Kluczowe fakty:
- Wizerunek młodych osób to dobro osobiste oraz dane osobowe, które zgodnie z obowiązującymi przepisami podlegają ochronie.
- Placówki edukacyjne czy firmy prowadzące różnego rodzaju zajęcia dla dzieci, jeśli chcą publikować ich zdjęcia, muszą posiadać zgodę rodziców na wykorzystanie wizerunku.
- Rodzice mają prawo odmówić, ale efektem nie może być wykluczenie dzieci z aktywności.
- Z danych Stowarzyszenia Dopamina wynika, że blisko 90 procent szkół publikuje w mediach społecznościowych wizerunki osób uczących się. Nikt w skali kraju nie analizuje, czy robią to z poszanowaniem ich praw.
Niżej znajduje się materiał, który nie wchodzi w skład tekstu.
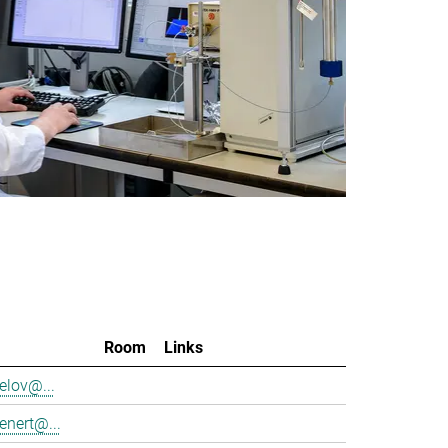
Room
Links
elov@...
enert@...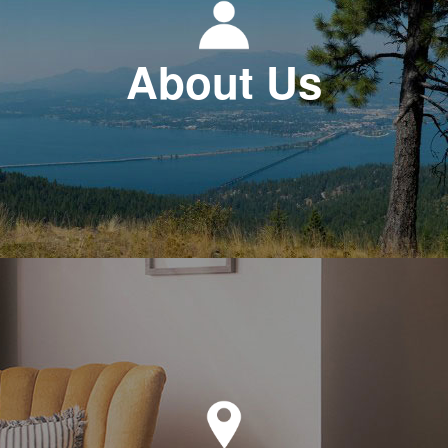
About Us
- To, że ktoś nie chce oglądać swojego dziecka na Facebooku szkoły czy firmy, nie oznacza, że nie zgadza się na zdjęcie do pamiątkowego tableau. Dlatego zgody, które podpisują rodzice, powinny być stopniowane.
- 27 sierpnia o godz. 15 w TVN24+ zapraszamy na debatę o sharentingu, czyli o tym, jak informacjami o dzieciach dzielą się ich rodzice. Więcej na ten temat przeczytacie również w cyklu tekstów.
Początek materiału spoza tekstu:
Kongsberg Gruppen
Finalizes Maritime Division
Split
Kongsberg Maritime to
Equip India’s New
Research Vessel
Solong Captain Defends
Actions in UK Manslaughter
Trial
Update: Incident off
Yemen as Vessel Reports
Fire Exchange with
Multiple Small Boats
Beata Broniek to mama czwórki uczniów. Z wykształcenia jest biolożką, ale ma ponad dziesięć lat doświadczenia praktycznego w cyfrowym rodzicielstwie i technologiach w edukacji, a od pięciu lat dzieli się wiedzą w sieci i prowadzi także szkolenia dla rodziców. Na początku rozmowy proponuje, bym zachęciła czytelników i czytelniczki do eksperymentu: wejdź na Facebooka szkoły publikującej wizerunek dzieci, otwórz galerię zdjęć i sprawdź, czy jesteś w stanie dowiedzieć się, jak nazywa się wybrane dziecko.